Projetos como o da deputada do PSL demonstraram que a atuação coletiva entre mulheres parlamentares está mais complexa. “Hoje não há consenso entre as deputadas para questões que antes eram comuns entre elas, como a lei de cotas para mulheres. Você aumenta o número de mulheres, mas desmobiliza esse grupo enquanto uma categoria que tem uma identidade coletiva na Câmara dos Deputados”, explica a cientista política.
A ação coletiva entre as mulheres é um instrumento para influenciar o processo decisório. Desde a redemocratização, a bancada feminina tem esse papel, reunindo mulheres de diferentes partidos para discutir e criar um posicionamento entre as parlamentares sobre projetos que atingem as mulheres brasileiras. Para a criação da Lei Maria da Penha, por exemplo, foi essencial essa união.
Desde 2013, a banca feminina tem um cargo no conselho de líderes da câmara, com direito a voto e voz. Alguns assuntos como o aborto contrariam o consenso entre as deputadas, mas o embate aumentou na última legislatura.
A ex-líder do PSOL, Fernanda Melchionna, acredita que as deputadas contra os direitos das mulheres são minoria na bancada feminina e que a ação coletiva histórica das mulheres no Congresso pode superar as poucas que tentar diminuir o poder da bancada. “Nós precisamos organizar essa força social do movimento de mulheres na sua diversidade para potencializar a luta das mulheres, não só contra retrocessos, mas pelos avanços”.
ESPAÇOS DE PODER: A deputada e vice-candidata à prefeitura de São Paulo, Luiza Erundina (Psol-SP), apresentou uma proposta de emenda constitucional (PEC 190/2006) para que pelo menos uma mulher esteja nas mesas-diretoras da Câmara e do Senado e nas mesas das comissões das casas. O projeto foi a votação pela primeira vez em 2015 e está na fila do Senado desde 2019.

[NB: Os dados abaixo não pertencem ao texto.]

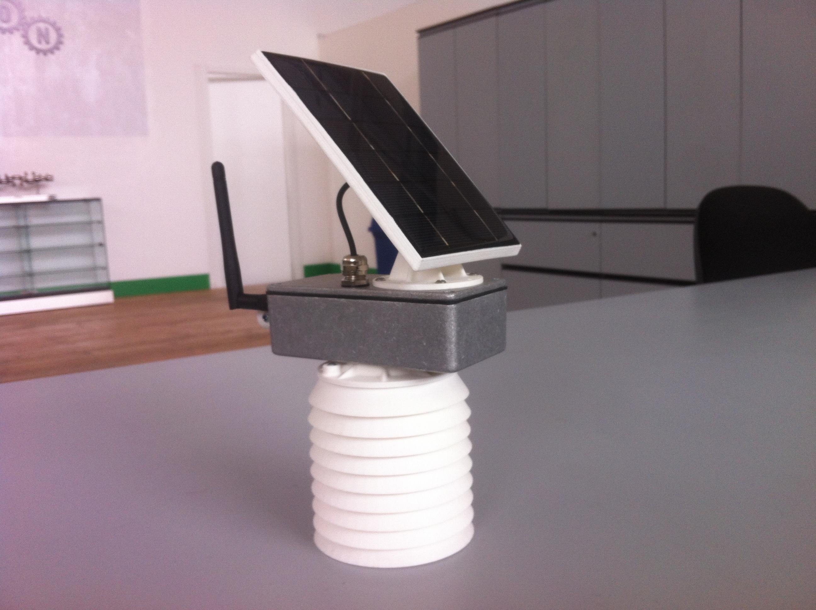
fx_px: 824
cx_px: 408
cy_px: 305
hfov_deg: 52.7
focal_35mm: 35
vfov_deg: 40.6
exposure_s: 1/17
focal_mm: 3.85
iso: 80
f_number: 2.8
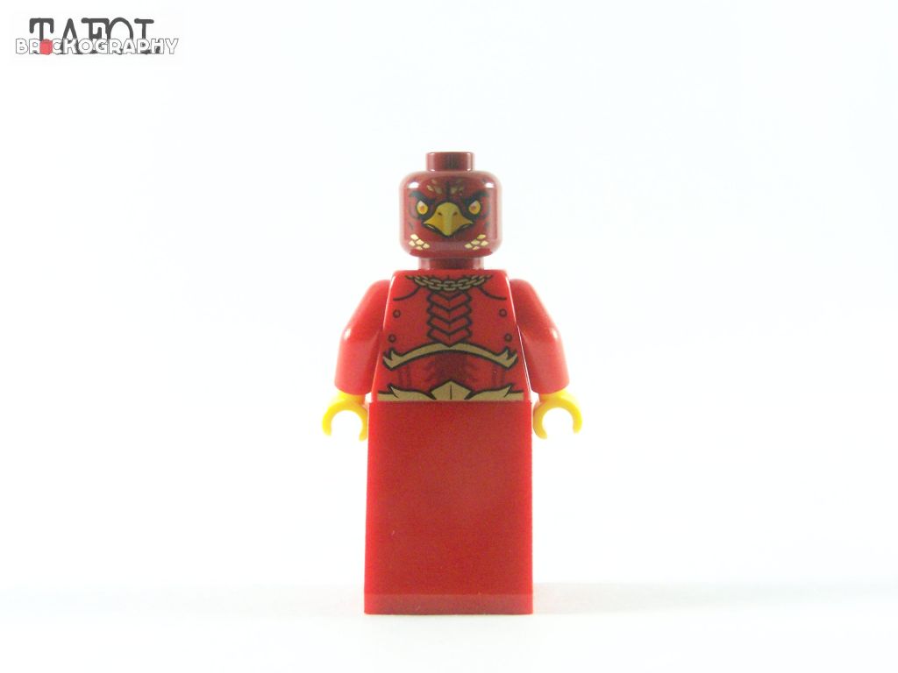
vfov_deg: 21.3
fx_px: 1790
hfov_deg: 28.2
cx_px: 449
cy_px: 336
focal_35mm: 69
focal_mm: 11.5
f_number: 4
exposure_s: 1/60
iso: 400
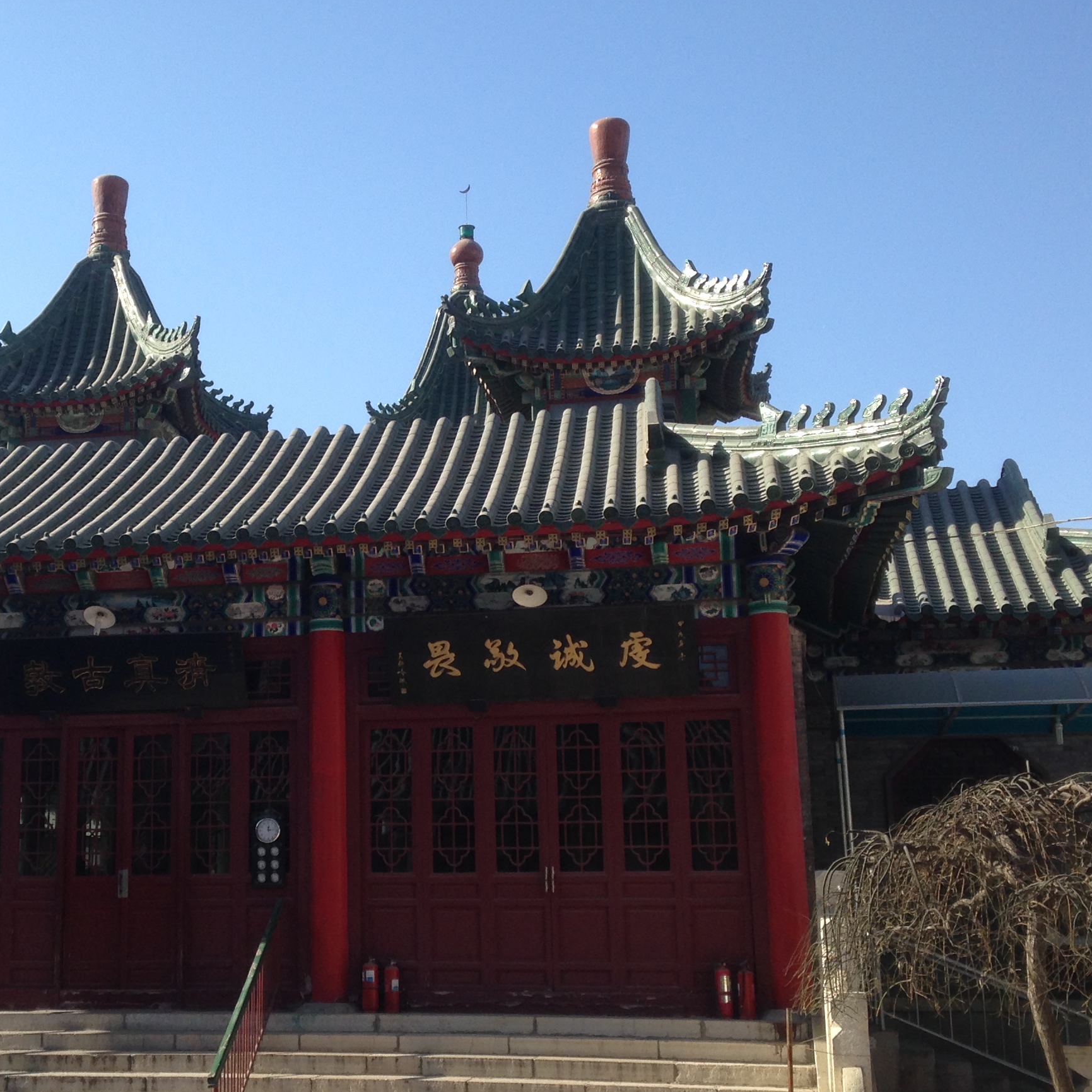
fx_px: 1963
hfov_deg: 30.7
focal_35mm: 55
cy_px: 595
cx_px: 302
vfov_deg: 31.1
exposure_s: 1/847
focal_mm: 4.12
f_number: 2.4
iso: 50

A cientista política Daniela Rezende considera que projetos como o de Erundina ampliam o espaço de poder, para que as mulheres estejam presentes nas decisões da Câmara. “Se você tem pessoas com pouco poder numérico, mas que concentram cargos (a presidência da mesa, comissões importantes), os 15% das mulheres no Congresso se multiplica. No caso brasileiro, as mulheres estão excluídas. Isso significa que em decisões importante nós não podemos deliberar”.
A senadora Rose de Freitas vê a mudança nas pessoas atentas à falta de mulheres no parlamento. Inclusive homens que reconheçam a importância das mulheres e outros grupos na política para melhorar a qualidade da democracia.
“Para mudar, nós precisamos trazer outros elementos, que pensem como nós lado a lado, tomando uma posição a favor da mulher. Nós não temos número para decidir uma eleição na casa, no estado, a não ser como eleitora. Isso só muda se mudar a representatividade, com consciência da importância da mulher na política”.